The male patient experienced particularly dramatic improvements. He regained neurological function and has since fathered two children. According to the researchers, he has "resumed a normal life." The female patient, while experiencing less dramatic neurological recovery, achieved a good quality of life and regained some use of her arms. Neither patient required further medication to maintain their remission.

"Over more than 15 years of follow-up, both patients remained relapse-free without ongoing immunosuppression, accompanied by enhanced quality of life and the disease-driving antibodies permanently disappearing," stated the researchers from IRCCS San Raffaele Scientific Institute.

Researchers, IRCCS San Raffaele Scientific Institute

Why Is This Finding So Significant?

This case represents the longest follow-up of alloHCT patients with NMO reported to date. While alloHCT has been used to treat other conditions like cancer and sickle-cell disease, it has only been tried a small number of times for NMO. The extended follow-up period is crucial because it demonstrates that the benefits are not temporary but can last for decades.

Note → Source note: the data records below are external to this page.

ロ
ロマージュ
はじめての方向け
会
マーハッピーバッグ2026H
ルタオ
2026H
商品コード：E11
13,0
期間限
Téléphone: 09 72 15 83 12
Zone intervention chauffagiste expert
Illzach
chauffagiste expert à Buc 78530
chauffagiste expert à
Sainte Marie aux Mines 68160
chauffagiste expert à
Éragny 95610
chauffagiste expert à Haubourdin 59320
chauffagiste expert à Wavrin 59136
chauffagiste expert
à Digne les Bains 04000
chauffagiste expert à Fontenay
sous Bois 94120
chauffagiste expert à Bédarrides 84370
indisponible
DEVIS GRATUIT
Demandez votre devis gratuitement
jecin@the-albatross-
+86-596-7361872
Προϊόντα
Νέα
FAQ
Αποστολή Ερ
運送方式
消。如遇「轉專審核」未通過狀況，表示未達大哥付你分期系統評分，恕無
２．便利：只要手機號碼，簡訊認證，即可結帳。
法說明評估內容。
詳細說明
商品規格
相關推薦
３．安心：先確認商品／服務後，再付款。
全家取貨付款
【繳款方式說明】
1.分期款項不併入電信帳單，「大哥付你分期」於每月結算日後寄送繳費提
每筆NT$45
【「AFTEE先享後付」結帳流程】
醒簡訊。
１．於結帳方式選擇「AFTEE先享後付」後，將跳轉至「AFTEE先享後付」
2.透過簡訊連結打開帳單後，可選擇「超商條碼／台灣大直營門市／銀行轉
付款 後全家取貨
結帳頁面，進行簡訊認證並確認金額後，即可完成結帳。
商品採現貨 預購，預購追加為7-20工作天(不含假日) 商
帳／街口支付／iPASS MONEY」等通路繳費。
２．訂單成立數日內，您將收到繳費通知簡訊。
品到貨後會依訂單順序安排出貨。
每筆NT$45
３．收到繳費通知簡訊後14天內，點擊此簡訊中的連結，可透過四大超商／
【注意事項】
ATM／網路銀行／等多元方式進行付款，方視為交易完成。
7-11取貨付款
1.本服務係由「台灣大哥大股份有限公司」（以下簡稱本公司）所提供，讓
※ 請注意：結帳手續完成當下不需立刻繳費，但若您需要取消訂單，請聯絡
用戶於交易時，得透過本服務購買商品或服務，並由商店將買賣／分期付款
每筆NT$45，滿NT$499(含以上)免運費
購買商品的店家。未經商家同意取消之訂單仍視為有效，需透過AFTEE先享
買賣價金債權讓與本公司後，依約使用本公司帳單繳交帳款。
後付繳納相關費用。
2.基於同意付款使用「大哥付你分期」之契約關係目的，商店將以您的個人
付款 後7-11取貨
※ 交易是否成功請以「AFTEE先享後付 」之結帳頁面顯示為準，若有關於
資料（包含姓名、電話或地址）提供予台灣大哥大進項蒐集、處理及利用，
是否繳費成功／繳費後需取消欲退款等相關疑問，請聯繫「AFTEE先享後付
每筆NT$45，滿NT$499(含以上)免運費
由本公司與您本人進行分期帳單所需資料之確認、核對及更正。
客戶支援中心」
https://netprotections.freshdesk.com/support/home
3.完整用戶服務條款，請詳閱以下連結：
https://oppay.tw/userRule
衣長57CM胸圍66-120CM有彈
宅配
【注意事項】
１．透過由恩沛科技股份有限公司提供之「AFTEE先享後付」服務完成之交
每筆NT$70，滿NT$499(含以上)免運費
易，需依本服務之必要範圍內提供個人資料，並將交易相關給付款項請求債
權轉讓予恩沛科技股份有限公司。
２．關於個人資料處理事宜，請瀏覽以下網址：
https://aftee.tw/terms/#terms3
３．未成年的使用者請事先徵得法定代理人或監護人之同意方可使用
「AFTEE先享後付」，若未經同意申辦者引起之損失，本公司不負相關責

The researchers emphasized that no currently approved therapy allows patients to remain treatment-free while maintaining sustained disease control and complete disappearance of pathogenic antibodies. This makes the findings particularly noteworthy for patients who have exhausted other treatment options.

What Are the Risks and Limitations?

It's important to note that alloHCT is a drastic procedure with significant risks. The process of shutting down and rebuilding the immune system can lead to serious complications. In this study, the male patient developed a chronic immune deficiency that required ongoing antibody supplementation and experienced swollen lymph nodes that eventually resolved on their own. The female patient developed bladder cancer, which was surgically treated.

The researchers were careful to note that neither complication was proven to be directly caused by the transplant, and the male patient's immune deficiency remains unexplained. Because of these risks, the researchers recommend that alloHCT be reserved for carefully selected younger patients who have failed standard therapies and have aggressive, treatment-resistant disease.

"In this evolving therapeutic landscape, alloHCT should be considered within a balanced, individualized risk-benefit framework. Its use is best reserved for carefully selected younger patients who are intolerant to standard therapies and present with aggressive, treatment-refractory disease or concomitant autoimmune conditions," the researchers noted.

Researchers, IRCCS San Raffaele Scientific Institute

What Does This Mean for Future Autoimmune Treatments?

The findings suggest that immune system replacement may achieve long-term disease control and possibly even a cure in selected cases, though larger studies are needed to confirm safety and identify the best candidates for treatment. The researchers emphasized that we're now seeing a variety of immune system reset treatments emerge, backed by science, using either donor cells or cells from patients themselves.

As improvements are developed for how these treatments are administered and as risks are minimized, immune system replacement represents a promising route forward for people with severe autoimmune diseases that don't respond to conventional therapies. The 15-year remission achieved by these two patients offers hope that such dramatic, long-lasting improvements may be possible for others facing similar treatment-resistant conditions.